QUOTED PASSAGE:
*** Block opens ***

Answer:
The change in volume is -5.5 mL (a decrease in volume of 5.5 mL) when 60.0 mL of gas is cooled from 33.0°C to 5.00°C.
Explanation:
To calculate the change in volume, we need to use the ideal gas law equation:
V1/T1 = V2/T2
where V1 and T1 are the initial volume and temperature, and V2 and T2 are the final volume and temperature.
Given:
V1 = 60.0 mL
T1 = 33.0°C = 33.0 + 273.15 = 306.15 K
T2 = 5.00°C = 5.00 + 273.15 = 278.15 K
Now we can calculate V2, the final volume:
V1/T1 = V2/T2
(60.0 mL) / (306.15 K) = V2 / (278.15 K)
Cross-multiplying and solving for V2:
V2 = (60.0 mL) * (278.15 K) / (306.15 K)

*** Block closes ***

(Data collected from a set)
*** Block opens ***

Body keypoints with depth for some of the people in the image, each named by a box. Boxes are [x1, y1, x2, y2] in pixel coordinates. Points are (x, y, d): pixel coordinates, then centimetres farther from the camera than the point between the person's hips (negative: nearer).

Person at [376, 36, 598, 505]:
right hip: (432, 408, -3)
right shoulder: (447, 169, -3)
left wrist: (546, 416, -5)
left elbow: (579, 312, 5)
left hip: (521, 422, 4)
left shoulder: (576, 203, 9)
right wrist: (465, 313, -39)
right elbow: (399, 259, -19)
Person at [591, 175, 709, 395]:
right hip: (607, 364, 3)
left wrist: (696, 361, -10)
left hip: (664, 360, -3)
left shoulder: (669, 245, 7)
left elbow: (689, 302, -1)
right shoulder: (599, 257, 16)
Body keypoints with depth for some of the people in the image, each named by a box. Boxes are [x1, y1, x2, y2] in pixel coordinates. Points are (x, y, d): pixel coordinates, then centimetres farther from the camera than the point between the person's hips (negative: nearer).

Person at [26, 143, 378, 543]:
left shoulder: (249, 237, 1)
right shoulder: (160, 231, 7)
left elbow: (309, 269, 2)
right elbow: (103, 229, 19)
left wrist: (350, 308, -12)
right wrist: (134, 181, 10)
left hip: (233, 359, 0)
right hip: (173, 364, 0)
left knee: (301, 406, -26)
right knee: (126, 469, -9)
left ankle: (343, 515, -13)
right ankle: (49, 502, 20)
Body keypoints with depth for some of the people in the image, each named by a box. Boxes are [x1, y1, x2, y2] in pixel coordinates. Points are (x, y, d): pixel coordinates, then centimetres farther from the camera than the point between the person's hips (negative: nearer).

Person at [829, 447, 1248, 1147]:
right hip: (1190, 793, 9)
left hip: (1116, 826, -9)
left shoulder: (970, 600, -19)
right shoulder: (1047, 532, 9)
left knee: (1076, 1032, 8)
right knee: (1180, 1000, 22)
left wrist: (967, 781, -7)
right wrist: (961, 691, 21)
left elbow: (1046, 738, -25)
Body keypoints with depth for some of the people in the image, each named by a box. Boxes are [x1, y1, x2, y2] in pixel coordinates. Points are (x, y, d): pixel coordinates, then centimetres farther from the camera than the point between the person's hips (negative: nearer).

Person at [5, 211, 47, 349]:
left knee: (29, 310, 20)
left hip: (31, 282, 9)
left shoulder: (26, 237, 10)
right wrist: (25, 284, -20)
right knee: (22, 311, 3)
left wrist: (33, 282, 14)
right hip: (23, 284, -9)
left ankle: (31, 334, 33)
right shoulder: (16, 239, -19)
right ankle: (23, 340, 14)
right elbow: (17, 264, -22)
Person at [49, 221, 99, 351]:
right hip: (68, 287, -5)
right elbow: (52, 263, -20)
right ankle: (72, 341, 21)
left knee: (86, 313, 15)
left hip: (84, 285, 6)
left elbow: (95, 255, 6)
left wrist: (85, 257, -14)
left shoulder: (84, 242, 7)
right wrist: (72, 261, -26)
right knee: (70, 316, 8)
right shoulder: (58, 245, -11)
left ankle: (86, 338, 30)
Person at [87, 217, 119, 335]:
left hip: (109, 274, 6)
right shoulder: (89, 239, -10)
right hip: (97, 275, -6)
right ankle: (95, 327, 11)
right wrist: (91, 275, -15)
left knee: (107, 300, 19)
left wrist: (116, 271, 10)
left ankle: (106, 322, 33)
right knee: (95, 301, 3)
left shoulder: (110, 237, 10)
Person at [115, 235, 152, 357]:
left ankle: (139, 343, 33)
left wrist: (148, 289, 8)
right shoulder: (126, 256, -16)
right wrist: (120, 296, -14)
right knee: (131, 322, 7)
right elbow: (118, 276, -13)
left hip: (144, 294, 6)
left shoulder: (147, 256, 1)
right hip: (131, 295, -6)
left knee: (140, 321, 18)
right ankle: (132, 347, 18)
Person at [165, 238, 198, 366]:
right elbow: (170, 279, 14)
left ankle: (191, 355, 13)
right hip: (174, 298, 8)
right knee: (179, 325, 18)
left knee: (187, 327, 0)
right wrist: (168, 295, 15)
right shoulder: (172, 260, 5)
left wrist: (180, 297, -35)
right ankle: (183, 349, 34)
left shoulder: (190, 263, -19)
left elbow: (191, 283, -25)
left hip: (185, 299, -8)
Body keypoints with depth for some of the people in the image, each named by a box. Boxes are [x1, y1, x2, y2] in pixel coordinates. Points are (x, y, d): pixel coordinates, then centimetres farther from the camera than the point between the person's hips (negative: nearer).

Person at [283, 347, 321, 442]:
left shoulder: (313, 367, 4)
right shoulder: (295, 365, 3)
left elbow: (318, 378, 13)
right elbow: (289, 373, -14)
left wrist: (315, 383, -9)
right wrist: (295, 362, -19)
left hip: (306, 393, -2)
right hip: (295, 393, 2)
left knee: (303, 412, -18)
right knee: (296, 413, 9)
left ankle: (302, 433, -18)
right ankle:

*** Block closes ***

EXERCISE INSTRUCTIONS:
**A)** In the gas-cooling solution, what is the initial temperature of the gas in kelvin?
**B)** Summarize the gas-cooling solution in two sentences.
**C)** Write the next part of the gas-cooling solution, picking up right after its last line.

PER-TASK OUTPUTS:
**A)** 306.15 K

**B)** The solution states that cooling 60.0 mL of gas from 33.0°C to 5.00°C decreases its volume by 5.5 mL. To find this, it uses the equation V1/T1 = V2/T2, which it calls the ideal gas law, and converts the temperatures to 306.15 K and 278.15 K to solve for the final volume V2.

**C)**
V2 = 54.5 mL
The final volume, V2, is 54.5 mL.
To find the change in volume, we subtract the initial volume from the final volume:
Change in volume = V2 - V1
Change in volume = 54.5 mL - 60.0 mL
Change in volume = -5.5 mL
Therefore, the change in volume is -5.5 mL (a decrease in volume of 5.5 mL) when 60.0 mL of gas is cooled from 33.0°C to 5.00°C.